Why is it Important to Add Closed Captions to Videos?

Instructional Designer Andy Houghton gives an insight into the importance of closed captions in making your video content more accessible to a larger audience.

Posted 11/08/2014

Why is it important to add closed captions to videos?

The simple and short answer is because it’s the right thing to do. If you don’t, you’re excluding many people who have hearing impairments from understanding the content of your video. You can look at this from a moral perspective. The mother of a profoundly deaf boy once said to me, why should her son have less access to information, and fewer opportunities, than a hearing child. If that isn’t reason enough, there’s also a financial incentive. About one in six people in the UK have some form of hearing loss – that’s about 10 million people. Do you really want to exclude, and possibly alienate, them from your marketing mix? 

What’s more, websites with videos will generally do better in Google searches than those without, and Google also ranks videos with captions higher. Most videos are available to an international audience. The British Council’s website says ‘one out of four of the world's population speaks English to some level of competence; demand from the other three-quarters is increasing’. Reading a language is usually easier than understanding someone speaking it, especially as a lot of videos don’t have great quality audio tracks. Adding captions is therefore going to help all those viewers for whom English isn’t their first language. If you want, you can even go one step further and add caption tracks in different languages. 

How to add closed captions to your content 

It’s pretty easy to add timed captions these days. If you have a transcript, you can upload this to YouTube and it will work out the timings for you – you might need to do a little tweaking.

Captions 2

If you’re not putting your video on Youtube, you can still create the timed captions file on YouTube and then download it as a .srt file which you can use on other hosting solutions or within your video player. If you don’t have a script, you can use YouTube’s voice-to-text technology to provide you with a fairly crude version of what’s being said, then quickly edit this and use it with your videos. You can find basic instructions here. YouTube's made it much easier to add captions.

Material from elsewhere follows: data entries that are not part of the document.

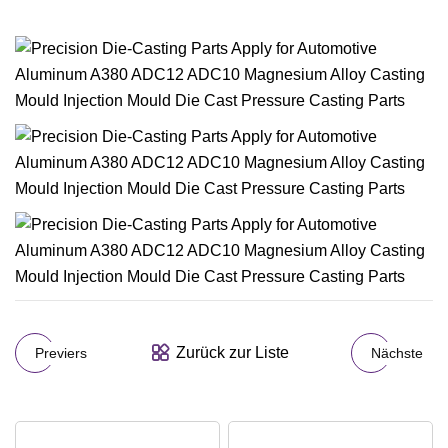
Zurück zur Liste
Previers
Nächste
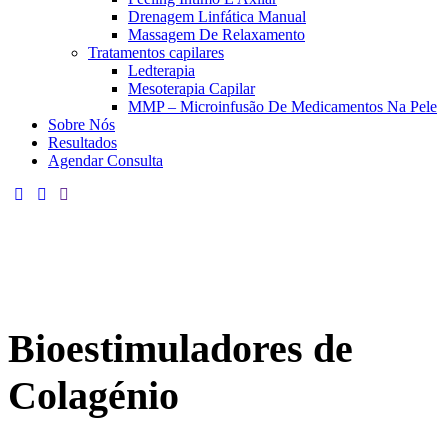
Drenagem Linfática Manual
Massagem De Relaxamento
Tratamentos capilares
Ledterapia
Mesoterapia Capilar
MMP – Microinfusão De Medicamentos Na Pele
Sobre Nós
Resultados
Agendar Consulta
Bioestimuladores de
Colagénio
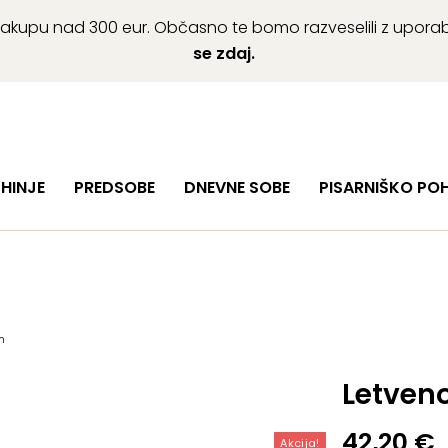
ob nakupu nad 300 eur. Občasno te bomo razveselili z upor
se zdaj.
HINJE
PREDSOBE
DNEVNE SOBE
PISARNIŠKO PO
m
Letven
Izvirna
Trenutn
42,20
€
Akcija!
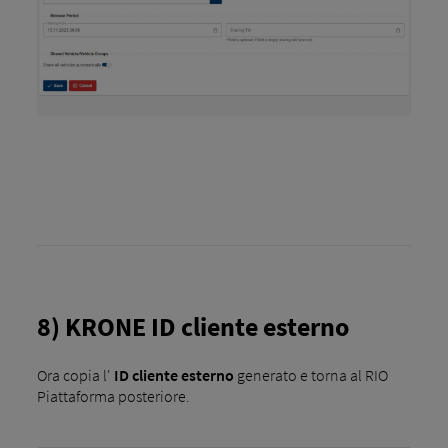
8) KRONE ID cliente esterno
Ora copia l'
ID cliente esterno
generato e torna al RIO
Piattaforma posteriore.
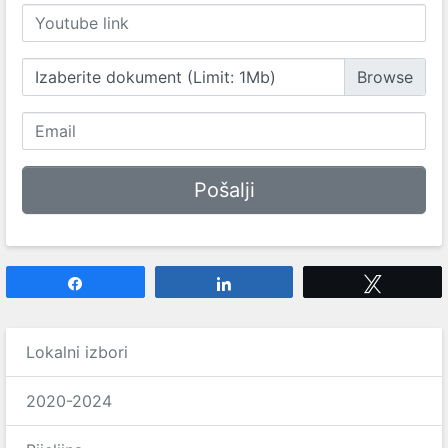
Izaberite dokument (Limit: 1Mb)
Share
Share
Tweet
Lokalni izbori
2020-2024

You can either edit the automatic captions that YouTube creates or, as we’ve done here, upload a transcript and let YouTube match the timings.

CS captions

Don’t forget to ‘publish’ your new captions file otherwise, it won’t show, and once you’ve done this you can ‘unpublish’ the file that YouTube created automatically. Here’s where a lot of people go wrong Whether you like it or not, YouTube creates automated voice-to-text captions and makes these available to watchers. Inevitably, there are a lot of mistakes and many of them are quite funny. Here’s a fairly tame example.

Andy

According to YouTube 100 hours of video are uploaded to YouTube every minute and over a billion unique users visit YouTube each month. There are, of course, also other videos which are hosted elsewhere. My prediction, and hope, is that more and more video producers will spend that little extra bit of time needed to add captions and make their work more accessible to a larger audience.